Das Gelbe Trikot war aber laut Astana-Teamchef Johan Bruyneel auch (noch) nicht das Ziel: "Wir wollten das Feld kontrollieren und haben auf Ausreißer gehofft, die sich das Gelbe Trikot holen. Wir wollten es noch nicht, denn es bedeutet für die Mannschaft eine Menge Arbeit. Es ist schade, das unser Rückstand nicht ein wenig größer ist.

Armstrongs Stakkato-Tritt läuft nicht

Rinaldo Nocentini schlüpft in Andorra ins Gelbe Trikot. (Foto: dpa)Rinaldo Nocentini schlüpft in Andorra ins Gelbe Trikot. (Foto: dpa) Das Duell Armstrong-Contador ging drei Kilometer vor dem Ziel in die entscheidende Phase, als der Spanier eine Attacke setzte und keiner der Topfavoriten mehr folgen konnte. Wie besessen trat der 37-jährige Armstrong zwar in die Pedale, konnte das Rad der Zeit aber nicht zurückdrehen. Sein einst so gefürchteter Stakkato-Tritt lief längst nicht so geschmeidig wie früher.

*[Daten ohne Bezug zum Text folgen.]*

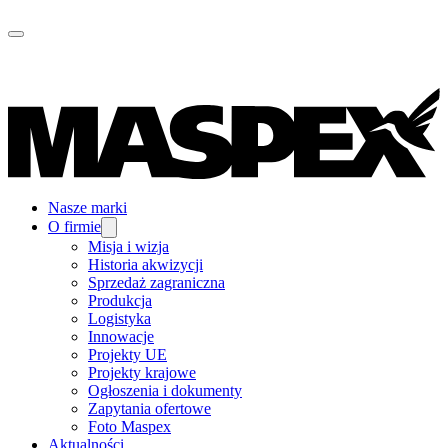
Nasze marki
O firmie
Misja i wizja
Historia akwizycji
Sprzedaż zagraniczna
Produkcja
Logistyka
Innowacje
Projekty UE
Projekty krajowe
Ogłoszenia i dokumenty
Zapytania ofertowe
Foto Maspex
Aktualności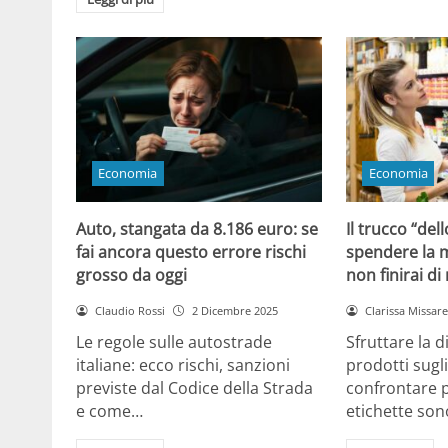
Economia
Economia
Auto, stangata da 8.186 euro: se
Il trucco “dell
fai ancora questo errore rischi
spendere la m
grosso da oggi
non finirai di
Claudio Rossi
2 Dicembre 2025
Clarissa Missarel
Le regole sulle autostrade
Sfruttare la 
italiane: ecco rischi, sanzioni
prodotti sugli
previste dal Codice della Strada
confrontare p
e come…
etichette son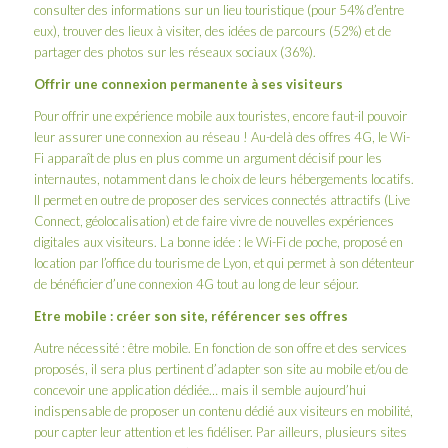
consulter des informations sur un lieu touristique (pour 54% d’entre
eux), trouver des lieux à visiter, des idées de parcours (52%) et de
partager des photos sur les réseaux sociaux (36%).
Offrir une connexion permanente à ses visiteurs
Pour offrir une expérience mobile aux touristes, encore faut-il pouvoir
leur assurer une connexion au réseau ! Au-delà des offres 4G, le Wi-
Fi apparaît de plus en plus comme un argument décisif pour les
internautes, notamment dans le choix de leurs hébergements locatifs.
Il permet en outre de proposer des services connectés attractifs (Live
Connect, géolocalisation) et de faire vivre de nouvelles expériences
digitales aux visiteurs. La bonne idée : le
Wi-Fi de poche
, proposé en
location par l’
office du tourisme de Lyon
, et qui permet à son détenteur
de bénéficier d’une connexion 4G tout au long de leur séjour.
Etre mobile : créer son site, référencer ses offres
Autre nécessité : être mobile. En fonction de son offre et des services
proposés, il sera plus pertinent d’adapter son site au mobile et/ou de
concevoir une application dédiée… mais il semble aujourd’hui
indispensable de proposer un contenu dédié aux visiteurs en mobilité,
pour capter leur attention et les fidéliser. Par ailleurs, plusieurs sites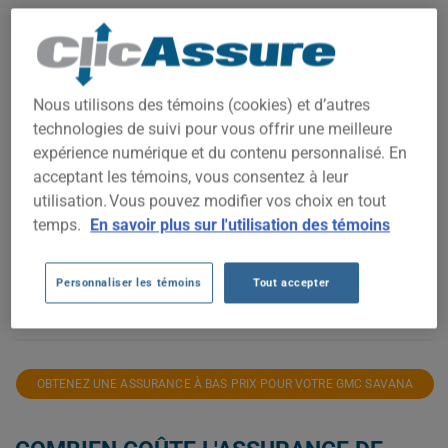
700$
600$
Nous utilisons des témoins (cookies) et d’autres
500$
technologies de suivi pour vous offrir une meilleure
expérience numérique et du contenu personnalisé. En
400$
acceptant les témoins, vous consentez à leur
utilisation. Vous pouvez modifier vos choix en tout
temps.
En savoir plus sur l'utilisation des témoins
300$
200$
Personnaliser les témoins
Tout accepter
2021
2022
2023
2024
2025
2026
OBTENEZ UNE ASSURANCE À BAS PRIX POUR VOTRE GMC SAVANA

Armstrong schlechter Verlierer

Während Contador davon sprach, dass es "keine Attacke gegen Lance war" und er lediglich "gute Beine hatte", war Armstrong stinksauer auf Contador. "Unser abgesprochener Plan war anders. Ich habe aber nicht erwartet, dass er sich an den Plan hält. Daher war es keine Überraschung, dass er weggefahren ist", maulte der völlig erschöpfte Texaner.

Spitzengruppe zu weit weg

Für den Tagessieg und das Gelbe Trikot reichte es freilich auch für Contador nicht. Dafür war die neunköpfige Spitzengruppe, der auch Fröhlinger angehörte und die sich zwischenzeitlich einen Vorsprung von über 14 Minuten erarbeite, zu weit enteilt.

Martin weiter in Weiß - Gerdemann auf Platz 41

Zusammen mit Armstrong kam auch Tony Martin an. Martin verteidigte damit auf der ersten Pyrenäen-Etappe erfolgreich das Weiße Trikot des besten Nachwuchsprofis. Linus Gerdemann verlor zwar 4:48 Minuten auf Tagessieger Feillu, war mit seinem 41. Platz aber zufrieden "Ich habe mich gut gefühlt und war bis zur Attacke von Cadel Evans dabei. Aber das war eine extreme Tempoverschärfung. Das ist nicht mein Ding. Ich bin weiter mein Tempo gefahren", sagte der Milram-Kapitän.